Figure 10 shows the frequency spectrum of pressure fluctuation on the pressure surface of the impeller blade. Clearly, the dominant flow frequency caused by impeller is also the BPF. Similar to that happened to the impeller outlet, the energy amplitudes of pressure fluctuations at low frequencies (lower than the BPF) on the pressure surface of impeller blade are pronounced as well (Figure 10). Again, such phenomenon should also be caused by the coherent vortex structures existing in the rotating turbulent flow. Figure 11 shows an example of vortex structures in the impeller region extracted by means of the Q-method. The shedding of the complex vortices in the impeller region may result in additional pronounced pressure fluctuations at low frequency other than the dominant frequency. Similar phenomena can be seen on the suction surface of the impeller blade, as shown in Figure 12.

Vortex structures in the impeller region extracted by means of Q-method.

Frequency spectrum of pressure fluctuation on the suction surface of the impeller blade.
The numerical simulation results about the characteristics of pressure fluctuations induced by the turbulent flow field in an axial-flow pump as elucidated above are of great importance in the optimal design of the pump as well as understanding the dynamics of the interactions between rotating turbulent flow and solid structure, and between rotor and stator. In addition to the energy of pressure fluctuation at the blade passing frequency (which is inevitable in the impeller driven pump), the spectrum at low frequencies on the impeller blade surface and at the impeller outlet induced by turbulent vortices is also obtained in the present calculations.
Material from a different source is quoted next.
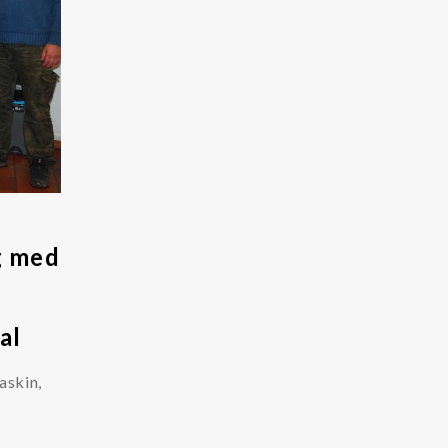
g med
al
maskin,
One of the focuses during the optimal design of the pump should be, for example, on the modifications of impeller blade geometry, number of blades, arrangement of blades (such as changing attack angle), and so forth, in order to eliminate those vortex structures or weaken the strength of vortices.
4. Conclusions
Numerical simulations of the rotating turbulent flow in an axial-flow water pump have been carried out based on the Reynolds-averaged momentum equations and SST k-ω turbulence model. The pressure fluctuation characteristics at several typical locations, including the inlet and outlet of impeller and on the pressure and suction surfaces of impeller blade, are then particularly analyzed in time domain and frequency domain. The following main conclusions are drawn from this study.
The maximum amplitude of pressure fluctuation is in the middle between hub and shroud and the minimum is near the shroud at impeller inlet. At impeller outlet, the pressure fluctuation amplitude is the largest near the hub and decreases from the hub to the shroud.
Pressure fluctuation on the impeller blades decreases from hub to shroud. The presence of vortex structures has influences on the pressure fluctuation near the impeller outlet.
The dominant flow frequency, and in consequence the dominant frequency of pressure fluctuations, at the impeller inlet and outlet is the BPF, which equals 198 Hz (4 times of the rotation frequency 49.5 Hz). The energy amplitude of pressure fluctuation at impeller outlet is pronounced at low frequency smaller than the blade passing frequency as well, which is caused by the vortex structures existing in the rotating turbulent flow.
Conflict of Interests
The authors declare that there is no conflict of interests regarding the publication of this paper.